┌──

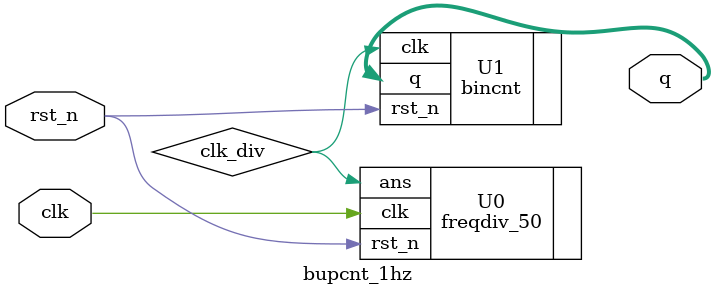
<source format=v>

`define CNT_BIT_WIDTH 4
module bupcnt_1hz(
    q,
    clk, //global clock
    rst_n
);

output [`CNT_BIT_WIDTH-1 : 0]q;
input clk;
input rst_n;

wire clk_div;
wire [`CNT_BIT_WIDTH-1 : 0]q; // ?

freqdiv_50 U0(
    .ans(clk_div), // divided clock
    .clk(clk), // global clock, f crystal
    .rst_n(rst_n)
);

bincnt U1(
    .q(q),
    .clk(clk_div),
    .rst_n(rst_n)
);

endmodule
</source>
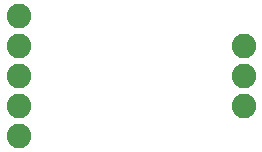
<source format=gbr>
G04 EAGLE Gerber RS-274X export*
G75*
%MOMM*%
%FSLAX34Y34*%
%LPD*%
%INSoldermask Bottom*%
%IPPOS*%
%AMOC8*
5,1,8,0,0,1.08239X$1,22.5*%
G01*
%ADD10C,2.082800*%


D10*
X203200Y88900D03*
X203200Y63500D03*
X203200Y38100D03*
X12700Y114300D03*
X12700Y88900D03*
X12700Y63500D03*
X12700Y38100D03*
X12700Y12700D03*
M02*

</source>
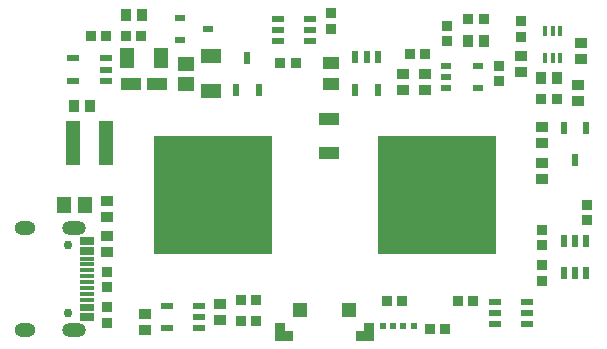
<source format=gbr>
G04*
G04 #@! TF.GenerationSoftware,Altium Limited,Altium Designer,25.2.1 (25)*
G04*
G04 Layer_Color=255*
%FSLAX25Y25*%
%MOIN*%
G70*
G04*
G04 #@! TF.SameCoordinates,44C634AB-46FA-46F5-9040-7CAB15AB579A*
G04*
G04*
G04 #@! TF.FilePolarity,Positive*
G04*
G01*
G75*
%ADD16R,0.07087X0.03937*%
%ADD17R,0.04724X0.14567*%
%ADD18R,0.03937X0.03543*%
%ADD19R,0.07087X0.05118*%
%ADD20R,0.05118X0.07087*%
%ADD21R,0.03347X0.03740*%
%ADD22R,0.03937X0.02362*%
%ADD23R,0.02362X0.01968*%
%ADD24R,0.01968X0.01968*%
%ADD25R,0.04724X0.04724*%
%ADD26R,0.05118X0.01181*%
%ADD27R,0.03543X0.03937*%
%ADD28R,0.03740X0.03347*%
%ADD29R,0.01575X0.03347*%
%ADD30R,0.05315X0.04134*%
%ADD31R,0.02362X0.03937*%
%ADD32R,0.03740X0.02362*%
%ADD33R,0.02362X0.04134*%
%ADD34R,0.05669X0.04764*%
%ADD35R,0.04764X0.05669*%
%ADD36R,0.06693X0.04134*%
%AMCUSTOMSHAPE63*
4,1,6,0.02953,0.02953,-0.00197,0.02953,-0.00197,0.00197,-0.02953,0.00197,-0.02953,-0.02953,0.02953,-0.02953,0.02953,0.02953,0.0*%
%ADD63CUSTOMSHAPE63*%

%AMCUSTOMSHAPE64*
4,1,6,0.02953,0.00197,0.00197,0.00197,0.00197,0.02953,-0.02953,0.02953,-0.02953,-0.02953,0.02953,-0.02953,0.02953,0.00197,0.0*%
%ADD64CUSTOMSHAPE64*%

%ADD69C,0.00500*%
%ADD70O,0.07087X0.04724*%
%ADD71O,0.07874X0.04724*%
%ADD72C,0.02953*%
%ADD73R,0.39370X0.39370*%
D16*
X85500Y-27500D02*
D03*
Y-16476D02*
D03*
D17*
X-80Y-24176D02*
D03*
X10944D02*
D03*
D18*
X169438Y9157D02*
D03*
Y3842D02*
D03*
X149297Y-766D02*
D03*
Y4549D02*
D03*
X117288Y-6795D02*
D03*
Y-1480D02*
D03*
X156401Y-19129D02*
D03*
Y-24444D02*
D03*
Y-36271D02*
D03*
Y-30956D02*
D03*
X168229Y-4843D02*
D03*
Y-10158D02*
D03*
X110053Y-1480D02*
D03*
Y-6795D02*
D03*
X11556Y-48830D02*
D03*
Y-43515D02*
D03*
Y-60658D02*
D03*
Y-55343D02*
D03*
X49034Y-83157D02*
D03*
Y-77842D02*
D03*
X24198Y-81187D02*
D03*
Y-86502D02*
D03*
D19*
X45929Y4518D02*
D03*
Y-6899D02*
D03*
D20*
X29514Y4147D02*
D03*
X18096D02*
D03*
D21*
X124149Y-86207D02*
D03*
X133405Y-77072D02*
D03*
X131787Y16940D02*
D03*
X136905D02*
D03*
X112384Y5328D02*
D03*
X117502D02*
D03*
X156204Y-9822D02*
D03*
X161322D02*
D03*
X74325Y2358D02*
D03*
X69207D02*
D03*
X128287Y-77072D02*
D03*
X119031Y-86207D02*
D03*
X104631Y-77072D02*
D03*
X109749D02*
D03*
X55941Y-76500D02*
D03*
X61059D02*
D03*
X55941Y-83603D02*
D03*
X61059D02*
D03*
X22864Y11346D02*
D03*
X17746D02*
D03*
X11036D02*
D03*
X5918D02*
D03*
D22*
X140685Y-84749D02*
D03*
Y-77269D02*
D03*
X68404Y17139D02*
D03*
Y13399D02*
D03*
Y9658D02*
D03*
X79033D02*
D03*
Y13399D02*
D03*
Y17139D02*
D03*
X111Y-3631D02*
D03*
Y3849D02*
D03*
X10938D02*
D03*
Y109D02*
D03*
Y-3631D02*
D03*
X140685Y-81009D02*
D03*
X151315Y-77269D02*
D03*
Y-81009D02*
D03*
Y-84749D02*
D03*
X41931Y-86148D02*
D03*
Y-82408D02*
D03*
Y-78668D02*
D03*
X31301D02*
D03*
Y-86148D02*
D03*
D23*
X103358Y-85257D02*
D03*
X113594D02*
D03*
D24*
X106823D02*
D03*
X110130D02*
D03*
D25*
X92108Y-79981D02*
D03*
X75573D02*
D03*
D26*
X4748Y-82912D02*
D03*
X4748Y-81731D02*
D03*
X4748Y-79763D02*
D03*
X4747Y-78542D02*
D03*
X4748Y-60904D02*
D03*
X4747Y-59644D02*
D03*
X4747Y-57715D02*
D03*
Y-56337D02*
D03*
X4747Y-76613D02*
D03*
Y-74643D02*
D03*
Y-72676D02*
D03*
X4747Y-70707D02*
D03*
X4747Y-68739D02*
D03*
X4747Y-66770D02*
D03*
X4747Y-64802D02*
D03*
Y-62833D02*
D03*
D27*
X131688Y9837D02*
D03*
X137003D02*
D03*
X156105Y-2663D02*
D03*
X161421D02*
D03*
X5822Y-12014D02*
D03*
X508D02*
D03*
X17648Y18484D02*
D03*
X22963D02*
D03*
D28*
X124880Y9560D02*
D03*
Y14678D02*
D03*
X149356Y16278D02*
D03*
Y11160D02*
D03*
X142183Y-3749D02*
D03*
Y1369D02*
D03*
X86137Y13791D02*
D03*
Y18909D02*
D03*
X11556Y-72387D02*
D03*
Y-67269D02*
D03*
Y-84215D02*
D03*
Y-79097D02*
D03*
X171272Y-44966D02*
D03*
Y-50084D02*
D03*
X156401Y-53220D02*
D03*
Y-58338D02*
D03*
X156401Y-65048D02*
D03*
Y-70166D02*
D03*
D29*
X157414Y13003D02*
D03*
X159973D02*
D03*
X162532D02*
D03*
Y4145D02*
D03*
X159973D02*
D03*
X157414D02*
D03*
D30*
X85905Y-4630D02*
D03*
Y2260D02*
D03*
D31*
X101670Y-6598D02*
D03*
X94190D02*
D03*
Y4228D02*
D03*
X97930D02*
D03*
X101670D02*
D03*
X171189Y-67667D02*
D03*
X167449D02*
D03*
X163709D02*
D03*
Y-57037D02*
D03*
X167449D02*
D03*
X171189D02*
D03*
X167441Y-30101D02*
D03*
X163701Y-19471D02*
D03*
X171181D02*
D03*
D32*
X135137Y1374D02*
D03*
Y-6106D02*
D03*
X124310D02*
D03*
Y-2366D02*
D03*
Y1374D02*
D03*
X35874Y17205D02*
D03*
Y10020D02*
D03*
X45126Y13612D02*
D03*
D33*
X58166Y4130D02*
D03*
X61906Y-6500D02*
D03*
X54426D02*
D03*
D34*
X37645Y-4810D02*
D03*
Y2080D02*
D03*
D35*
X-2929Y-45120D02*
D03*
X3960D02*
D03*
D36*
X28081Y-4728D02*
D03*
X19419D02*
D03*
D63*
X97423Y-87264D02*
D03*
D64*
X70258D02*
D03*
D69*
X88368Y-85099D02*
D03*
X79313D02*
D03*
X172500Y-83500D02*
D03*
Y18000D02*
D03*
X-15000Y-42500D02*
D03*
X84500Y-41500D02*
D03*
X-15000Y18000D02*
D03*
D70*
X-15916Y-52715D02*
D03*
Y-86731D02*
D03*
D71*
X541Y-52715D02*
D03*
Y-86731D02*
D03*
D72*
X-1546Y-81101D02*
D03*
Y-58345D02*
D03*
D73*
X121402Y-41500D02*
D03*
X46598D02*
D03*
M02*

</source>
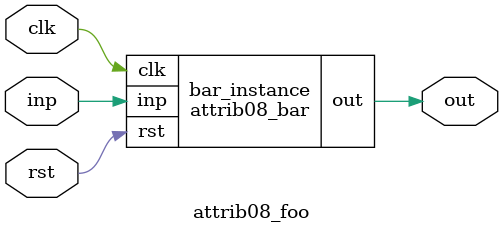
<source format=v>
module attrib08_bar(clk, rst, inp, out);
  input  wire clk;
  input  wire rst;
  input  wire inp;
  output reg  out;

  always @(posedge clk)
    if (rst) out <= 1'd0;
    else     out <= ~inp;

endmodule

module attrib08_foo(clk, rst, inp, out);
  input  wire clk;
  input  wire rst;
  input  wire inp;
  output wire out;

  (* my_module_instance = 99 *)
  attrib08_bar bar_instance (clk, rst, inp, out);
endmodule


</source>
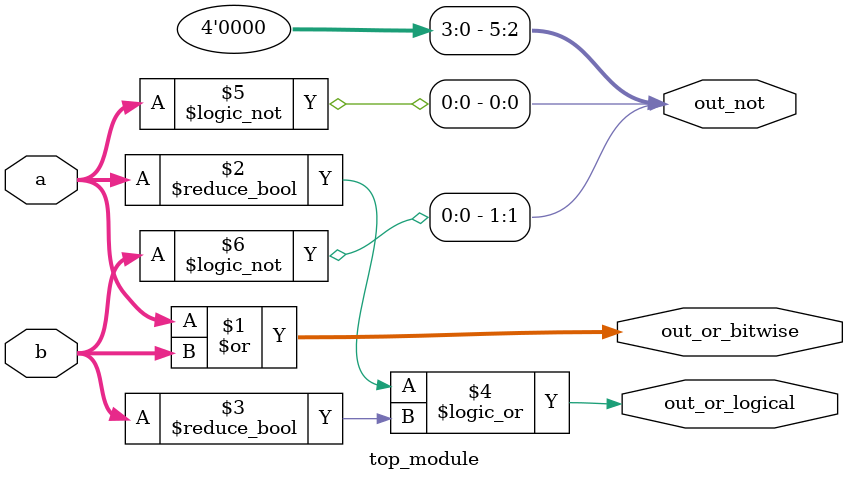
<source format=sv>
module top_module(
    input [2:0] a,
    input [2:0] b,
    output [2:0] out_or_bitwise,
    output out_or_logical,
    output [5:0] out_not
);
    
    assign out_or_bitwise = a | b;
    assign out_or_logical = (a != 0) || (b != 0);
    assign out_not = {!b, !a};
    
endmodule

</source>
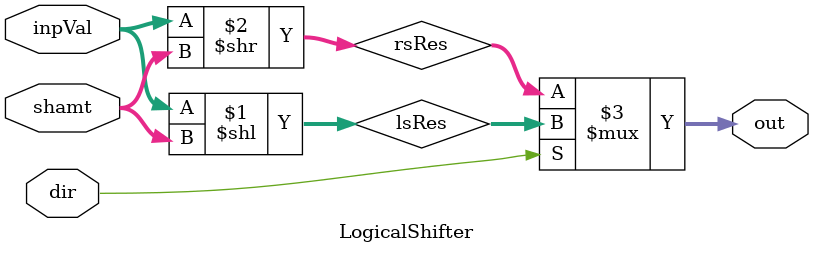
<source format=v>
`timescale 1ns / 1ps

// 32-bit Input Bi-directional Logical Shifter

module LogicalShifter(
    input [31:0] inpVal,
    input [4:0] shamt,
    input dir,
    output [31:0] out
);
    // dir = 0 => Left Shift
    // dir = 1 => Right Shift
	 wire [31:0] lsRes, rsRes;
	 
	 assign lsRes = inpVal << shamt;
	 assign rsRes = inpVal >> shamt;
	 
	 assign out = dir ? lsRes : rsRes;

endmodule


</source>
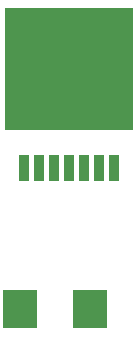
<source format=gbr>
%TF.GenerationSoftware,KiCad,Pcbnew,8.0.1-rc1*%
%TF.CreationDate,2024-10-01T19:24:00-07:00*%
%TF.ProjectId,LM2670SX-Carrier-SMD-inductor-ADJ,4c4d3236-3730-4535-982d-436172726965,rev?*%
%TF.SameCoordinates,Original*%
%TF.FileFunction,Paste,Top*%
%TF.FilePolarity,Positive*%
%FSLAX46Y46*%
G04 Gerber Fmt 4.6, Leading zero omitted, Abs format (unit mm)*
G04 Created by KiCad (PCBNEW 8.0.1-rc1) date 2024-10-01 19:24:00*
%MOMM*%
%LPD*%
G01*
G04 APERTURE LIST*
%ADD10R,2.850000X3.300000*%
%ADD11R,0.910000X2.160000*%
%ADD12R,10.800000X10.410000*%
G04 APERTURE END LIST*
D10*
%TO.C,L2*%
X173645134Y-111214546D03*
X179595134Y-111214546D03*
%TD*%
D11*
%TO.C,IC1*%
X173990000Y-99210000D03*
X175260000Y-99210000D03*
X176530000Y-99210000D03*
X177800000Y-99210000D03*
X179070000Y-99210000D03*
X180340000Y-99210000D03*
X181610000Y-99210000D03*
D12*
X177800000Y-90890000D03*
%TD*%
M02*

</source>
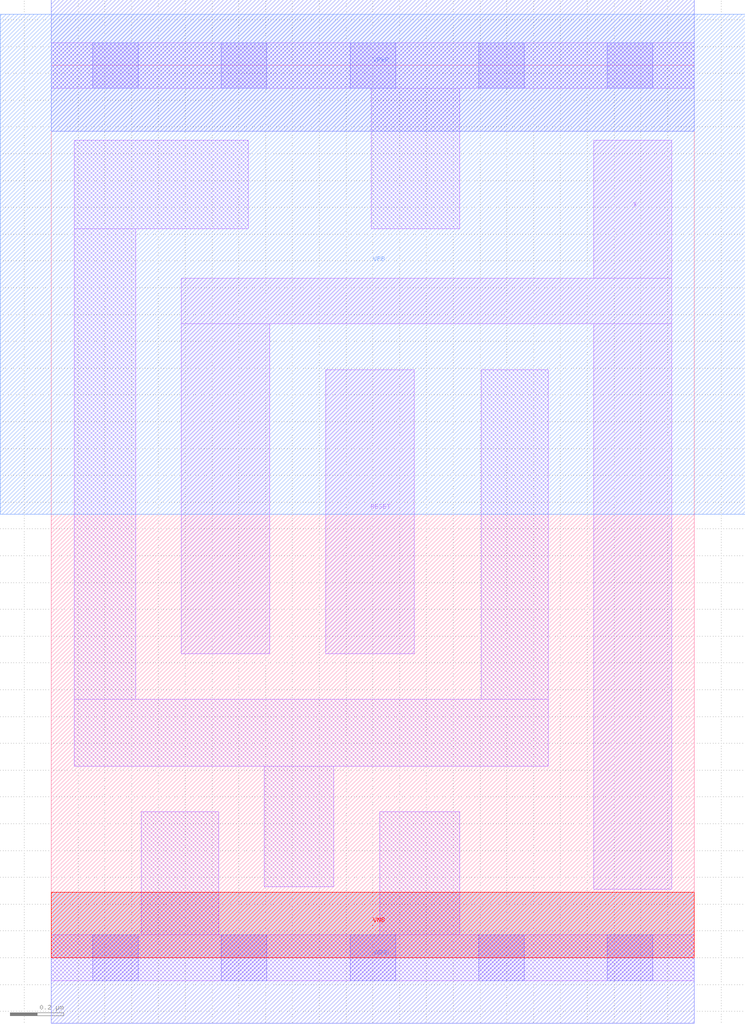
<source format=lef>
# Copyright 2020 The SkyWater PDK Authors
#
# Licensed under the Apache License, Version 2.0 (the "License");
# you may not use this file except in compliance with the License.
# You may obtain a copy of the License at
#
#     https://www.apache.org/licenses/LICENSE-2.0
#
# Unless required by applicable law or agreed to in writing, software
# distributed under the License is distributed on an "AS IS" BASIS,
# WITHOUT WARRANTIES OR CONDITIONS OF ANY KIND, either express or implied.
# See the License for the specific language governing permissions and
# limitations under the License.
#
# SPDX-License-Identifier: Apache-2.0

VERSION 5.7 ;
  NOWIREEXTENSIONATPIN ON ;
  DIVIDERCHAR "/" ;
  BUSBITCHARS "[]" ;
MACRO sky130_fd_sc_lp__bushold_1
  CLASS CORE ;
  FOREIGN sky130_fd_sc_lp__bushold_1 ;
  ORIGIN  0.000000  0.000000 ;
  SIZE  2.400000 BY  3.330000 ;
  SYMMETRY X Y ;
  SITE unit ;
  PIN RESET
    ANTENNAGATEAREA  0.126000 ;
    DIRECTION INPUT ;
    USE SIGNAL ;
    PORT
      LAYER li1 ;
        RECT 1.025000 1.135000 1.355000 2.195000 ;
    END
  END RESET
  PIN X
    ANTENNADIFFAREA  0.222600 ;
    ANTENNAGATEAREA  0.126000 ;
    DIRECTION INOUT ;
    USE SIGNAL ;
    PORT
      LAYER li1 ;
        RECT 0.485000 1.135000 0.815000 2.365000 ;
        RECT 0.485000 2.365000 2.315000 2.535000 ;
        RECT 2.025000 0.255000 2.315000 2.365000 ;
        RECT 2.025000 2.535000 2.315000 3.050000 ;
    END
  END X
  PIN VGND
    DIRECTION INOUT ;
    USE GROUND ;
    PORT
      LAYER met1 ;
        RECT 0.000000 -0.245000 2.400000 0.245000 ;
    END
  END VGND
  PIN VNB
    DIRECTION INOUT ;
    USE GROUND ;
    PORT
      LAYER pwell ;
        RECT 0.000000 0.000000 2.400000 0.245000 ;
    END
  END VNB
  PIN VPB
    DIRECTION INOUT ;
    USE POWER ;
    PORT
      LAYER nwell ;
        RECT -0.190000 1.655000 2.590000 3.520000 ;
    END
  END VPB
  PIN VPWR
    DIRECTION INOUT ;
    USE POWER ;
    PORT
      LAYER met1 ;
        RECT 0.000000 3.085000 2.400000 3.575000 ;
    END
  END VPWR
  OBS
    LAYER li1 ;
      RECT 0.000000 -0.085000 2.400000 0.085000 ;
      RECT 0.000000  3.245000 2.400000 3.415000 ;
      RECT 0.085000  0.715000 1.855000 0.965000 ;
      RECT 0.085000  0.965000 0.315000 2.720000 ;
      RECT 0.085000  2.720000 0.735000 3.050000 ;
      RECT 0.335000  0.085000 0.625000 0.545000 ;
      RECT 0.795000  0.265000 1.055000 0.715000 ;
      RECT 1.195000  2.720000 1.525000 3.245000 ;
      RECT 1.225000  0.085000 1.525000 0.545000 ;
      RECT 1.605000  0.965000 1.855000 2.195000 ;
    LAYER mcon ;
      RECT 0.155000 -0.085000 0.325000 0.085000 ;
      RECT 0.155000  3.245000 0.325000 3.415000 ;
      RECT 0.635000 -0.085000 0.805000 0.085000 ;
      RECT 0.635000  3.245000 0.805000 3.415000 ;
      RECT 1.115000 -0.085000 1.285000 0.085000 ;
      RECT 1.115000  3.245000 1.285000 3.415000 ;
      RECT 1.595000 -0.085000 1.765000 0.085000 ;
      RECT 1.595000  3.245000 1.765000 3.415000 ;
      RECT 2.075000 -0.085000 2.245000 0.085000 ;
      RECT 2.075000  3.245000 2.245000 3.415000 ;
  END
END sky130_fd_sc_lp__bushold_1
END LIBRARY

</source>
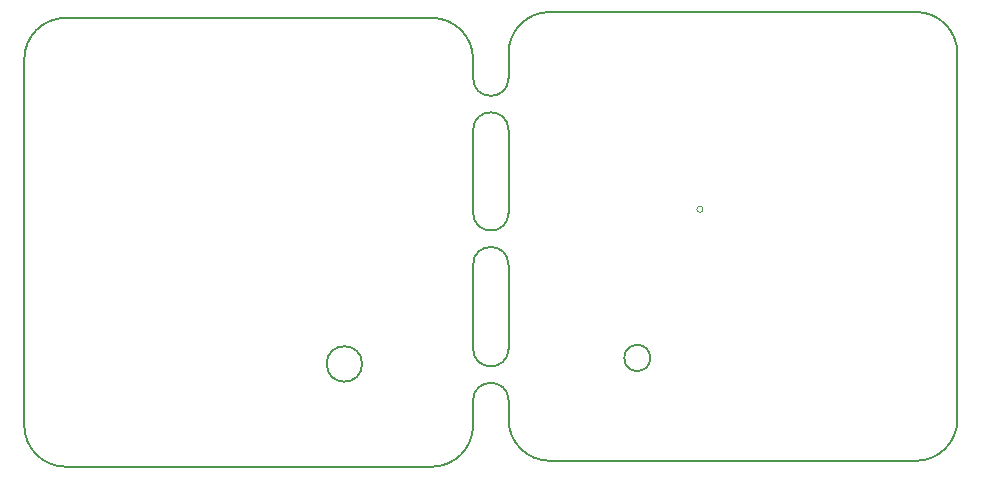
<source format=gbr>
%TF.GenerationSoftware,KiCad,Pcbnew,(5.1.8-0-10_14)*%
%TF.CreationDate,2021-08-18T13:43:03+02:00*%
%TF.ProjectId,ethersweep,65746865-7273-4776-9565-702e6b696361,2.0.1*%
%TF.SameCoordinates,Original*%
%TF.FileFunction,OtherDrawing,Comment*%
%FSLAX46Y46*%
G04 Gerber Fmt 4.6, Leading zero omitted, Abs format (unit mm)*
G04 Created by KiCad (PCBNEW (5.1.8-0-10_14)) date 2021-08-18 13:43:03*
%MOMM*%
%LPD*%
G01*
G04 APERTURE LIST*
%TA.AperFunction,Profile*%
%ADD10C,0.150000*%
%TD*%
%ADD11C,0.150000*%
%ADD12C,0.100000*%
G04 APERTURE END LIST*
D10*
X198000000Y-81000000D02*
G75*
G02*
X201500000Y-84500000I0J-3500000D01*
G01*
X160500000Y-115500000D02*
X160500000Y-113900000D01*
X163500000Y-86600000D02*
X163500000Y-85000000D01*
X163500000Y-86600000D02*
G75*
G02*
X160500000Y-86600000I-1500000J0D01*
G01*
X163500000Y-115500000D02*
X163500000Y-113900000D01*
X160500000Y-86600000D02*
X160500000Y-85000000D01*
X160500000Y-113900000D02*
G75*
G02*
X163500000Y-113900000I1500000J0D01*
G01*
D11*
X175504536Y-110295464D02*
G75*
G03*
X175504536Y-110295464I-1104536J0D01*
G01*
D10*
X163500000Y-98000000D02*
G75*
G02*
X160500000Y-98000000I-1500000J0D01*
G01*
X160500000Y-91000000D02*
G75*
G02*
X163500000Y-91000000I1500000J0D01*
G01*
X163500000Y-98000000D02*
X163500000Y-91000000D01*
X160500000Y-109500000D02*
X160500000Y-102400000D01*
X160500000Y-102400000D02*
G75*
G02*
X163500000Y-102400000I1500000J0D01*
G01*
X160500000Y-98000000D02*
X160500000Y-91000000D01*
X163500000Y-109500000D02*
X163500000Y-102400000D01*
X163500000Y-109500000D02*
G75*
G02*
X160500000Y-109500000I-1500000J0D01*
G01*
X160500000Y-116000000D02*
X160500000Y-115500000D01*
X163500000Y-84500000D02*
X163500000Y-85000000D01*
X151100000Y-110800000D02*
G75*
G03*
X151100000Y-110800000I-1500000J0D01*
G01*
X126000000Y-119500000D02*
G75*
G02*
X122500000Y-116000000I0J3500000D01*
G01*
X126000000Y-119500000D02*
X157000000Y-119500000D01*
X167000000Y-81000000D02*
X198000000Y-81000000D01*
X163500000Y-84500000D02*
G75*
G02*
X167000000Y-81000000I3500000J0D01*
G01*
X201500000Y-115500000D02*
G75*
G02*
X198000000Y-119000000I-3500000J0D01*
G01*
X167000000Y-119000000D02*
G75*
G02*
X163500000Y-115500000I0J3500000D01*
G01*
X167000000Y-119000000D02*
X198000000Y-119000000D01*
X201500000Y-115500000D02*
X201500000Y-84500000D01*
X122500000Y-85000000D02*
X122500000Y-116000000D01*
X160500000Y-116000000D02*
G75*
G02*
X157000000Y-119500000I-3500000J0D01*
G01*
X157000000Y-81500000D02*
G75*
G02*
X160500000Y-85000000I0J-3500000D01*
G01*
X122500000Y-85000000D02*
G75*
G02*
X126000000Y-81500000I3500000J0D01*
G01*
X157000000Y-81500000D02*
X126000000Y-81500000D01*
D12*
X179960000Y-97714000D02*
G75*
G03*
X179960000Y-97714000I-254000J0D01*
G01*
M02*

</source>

└──

_Problem requirements_. Please count up the lines above that include the string "Positive" and respond with the total alone.

_Task result_. 2